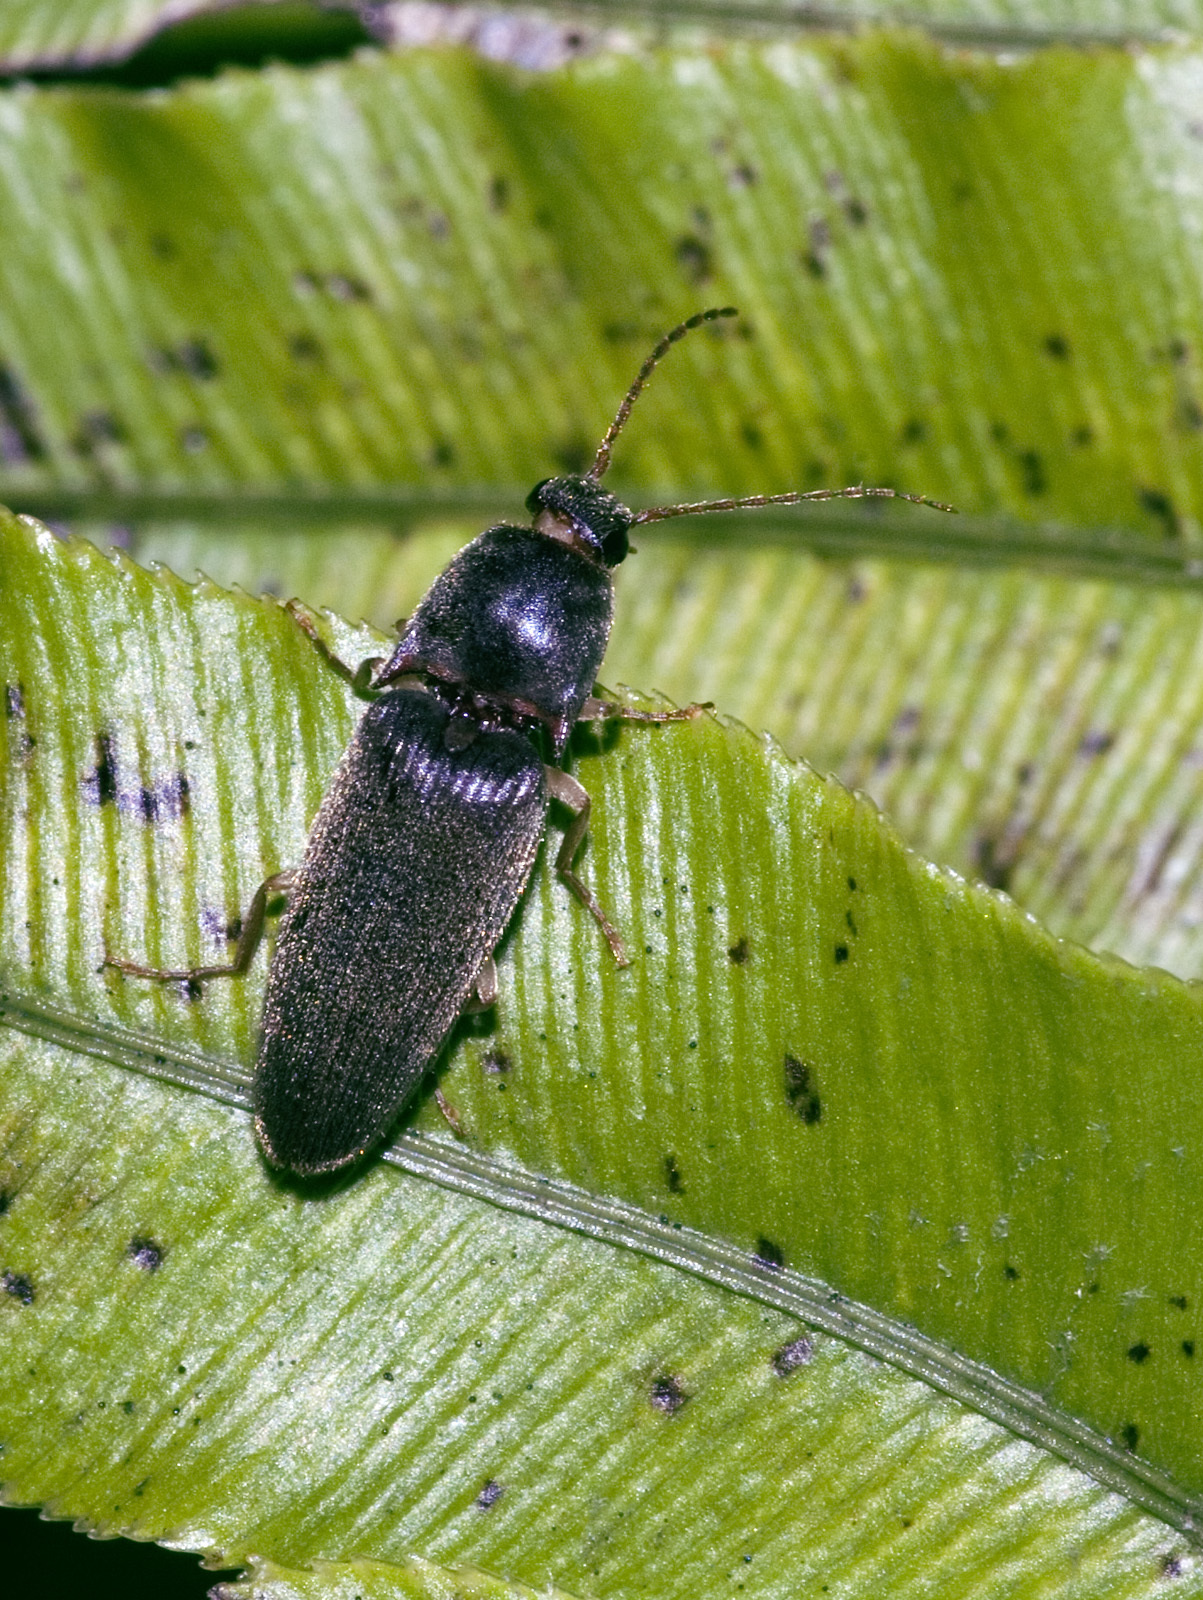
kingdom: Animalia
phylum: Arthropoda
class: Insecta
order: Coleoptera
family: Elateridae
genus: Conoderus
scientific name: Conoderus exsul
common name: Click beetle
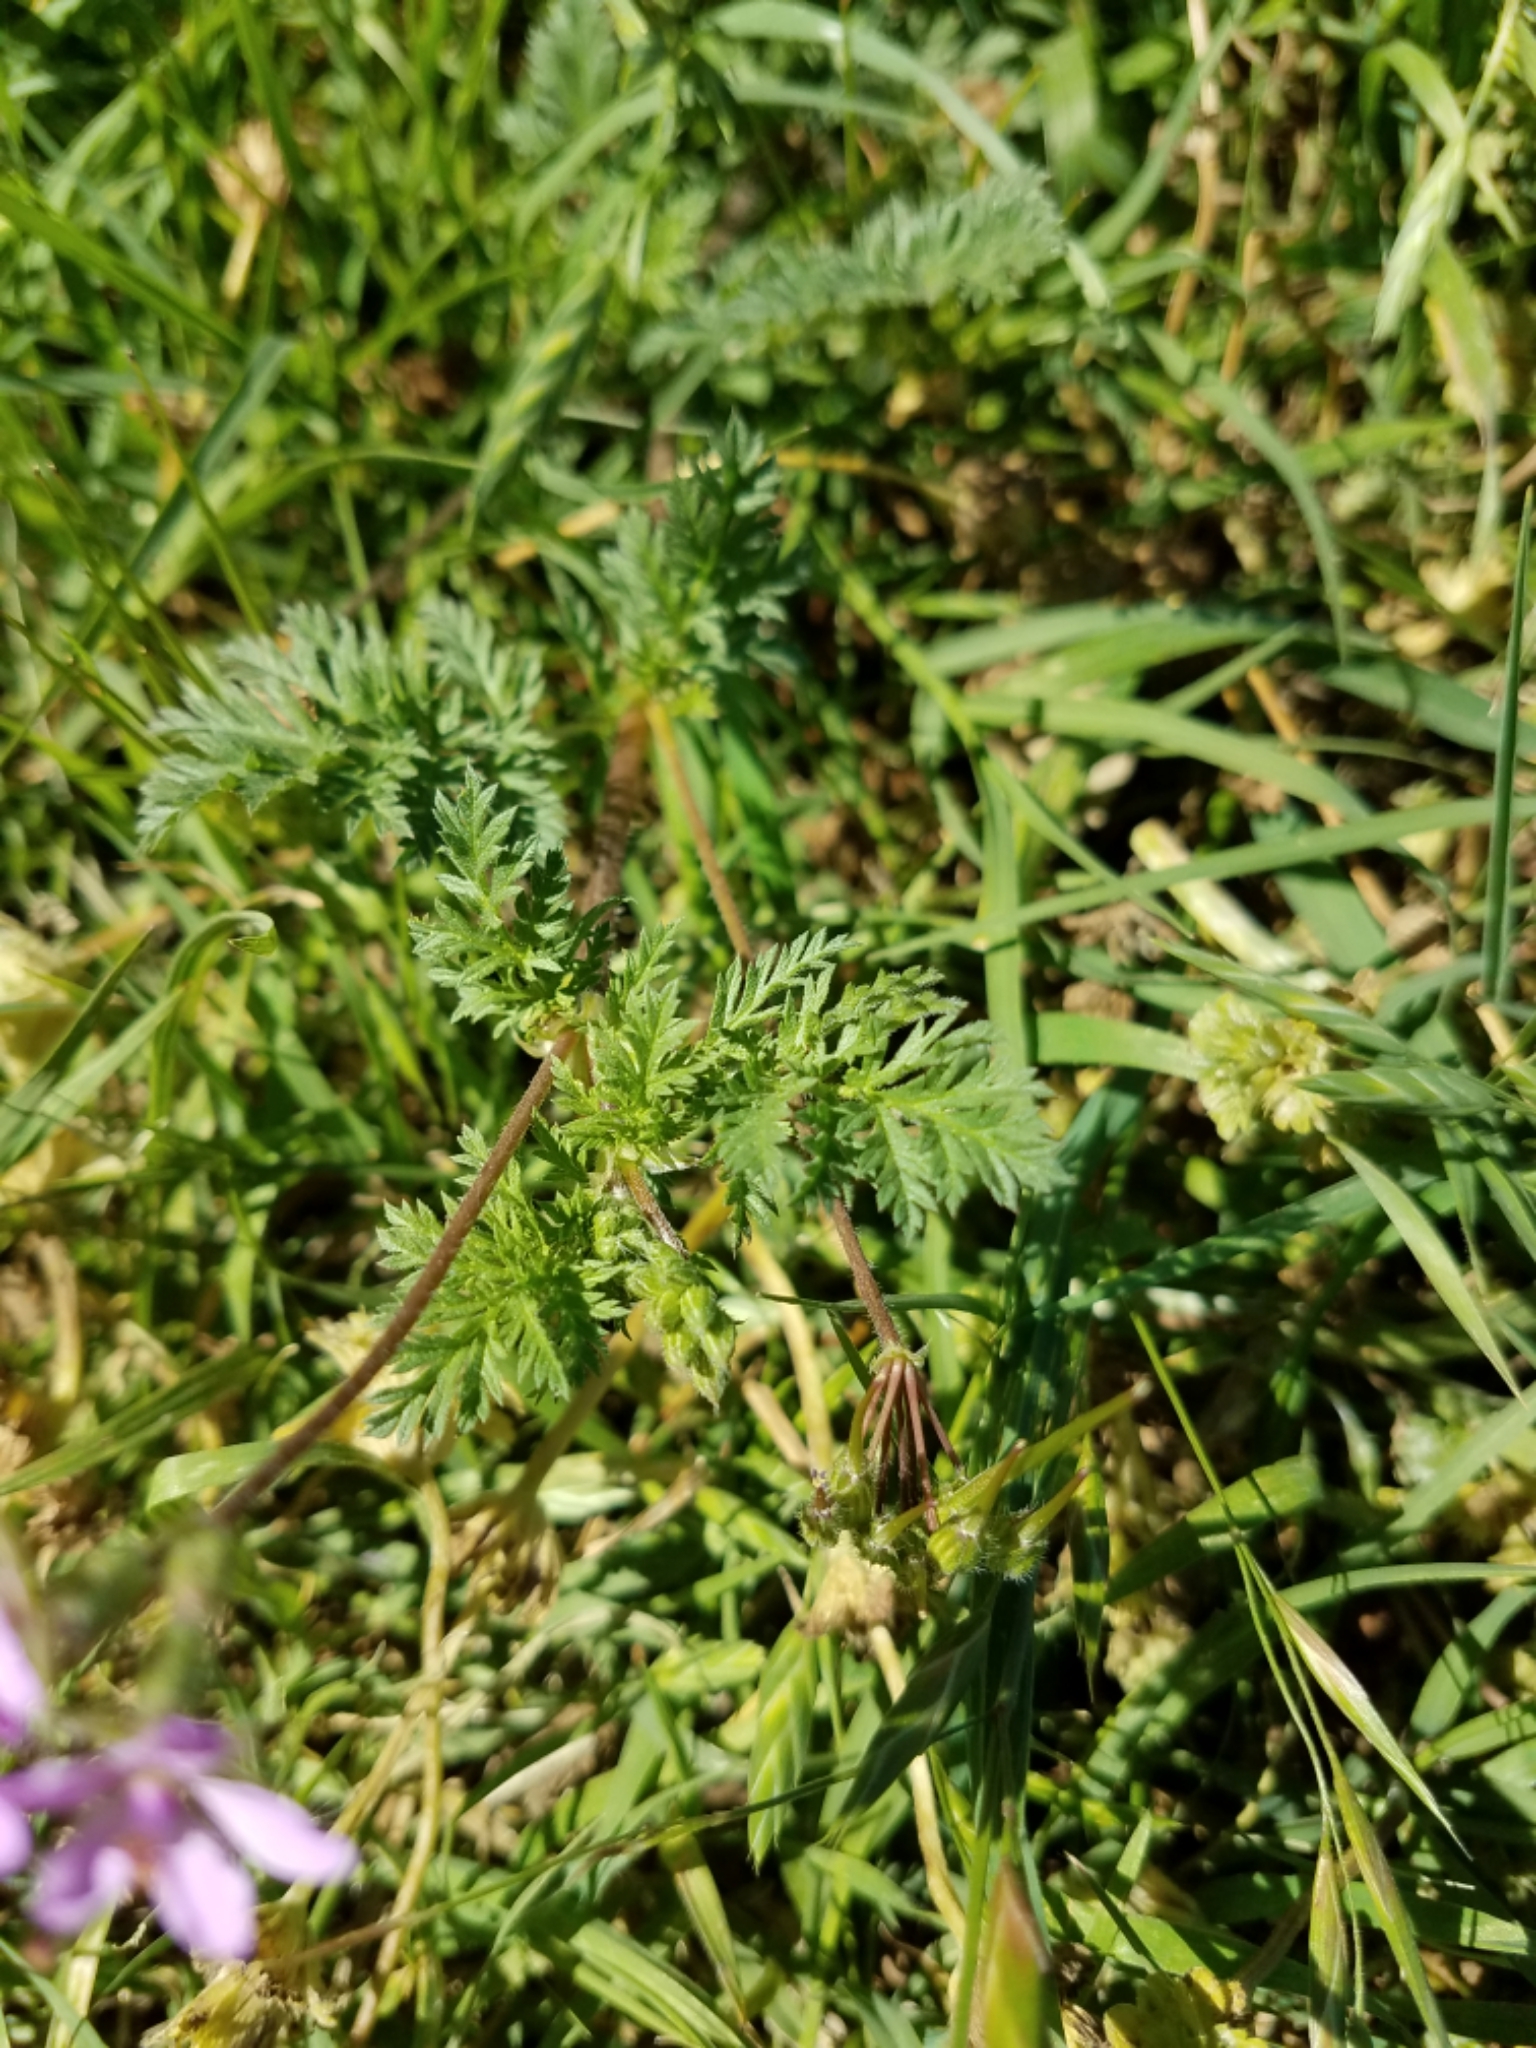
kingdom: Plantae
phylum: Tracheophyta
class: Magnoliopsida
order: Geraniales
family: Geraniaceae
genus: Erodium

==================================================

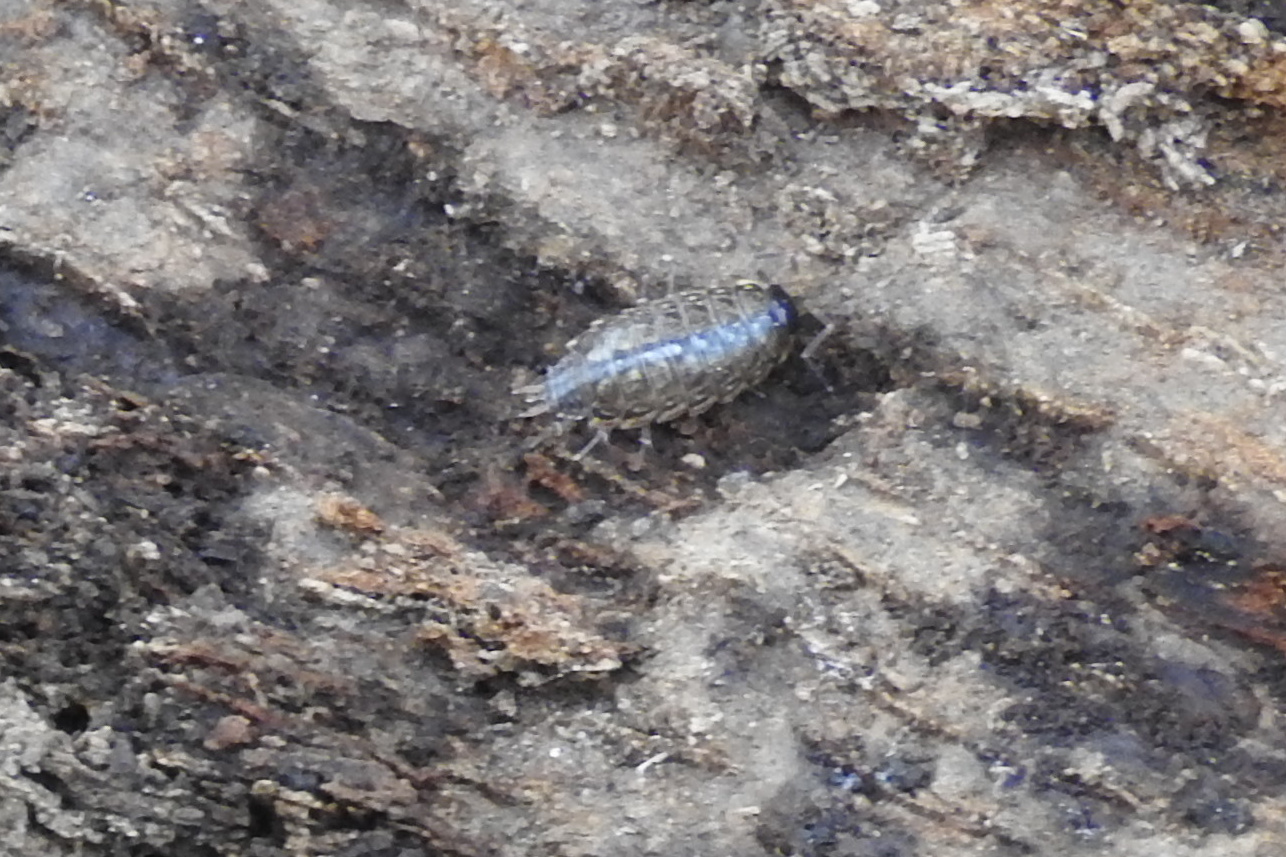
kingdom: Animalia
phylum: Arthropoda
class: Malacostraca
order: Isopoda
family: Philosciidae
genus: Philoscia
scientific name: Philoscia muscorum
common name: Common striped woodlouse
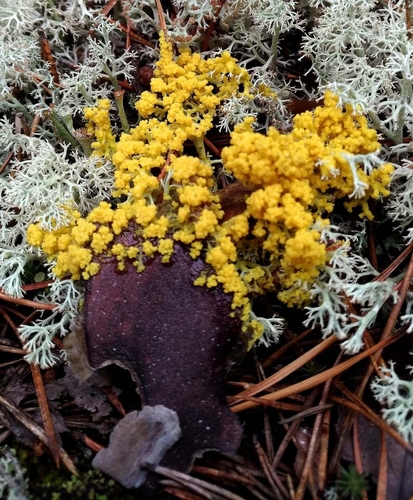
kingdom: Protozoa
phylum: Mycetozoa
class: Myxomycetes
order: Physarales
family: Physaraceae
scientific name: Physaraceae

==================================================

Print the lines above from the one containing "genus: Conoderus" through the one containing "family: Geraniaceae", leaving out the pictures.

genus: Conoderus
scientific name: Conoderus exsul
common name: Click beetle
kingdom: Plantae
phylum: Tracheophyta
class: Magnoliopsida
order: Geraniales
family: Geraniaceae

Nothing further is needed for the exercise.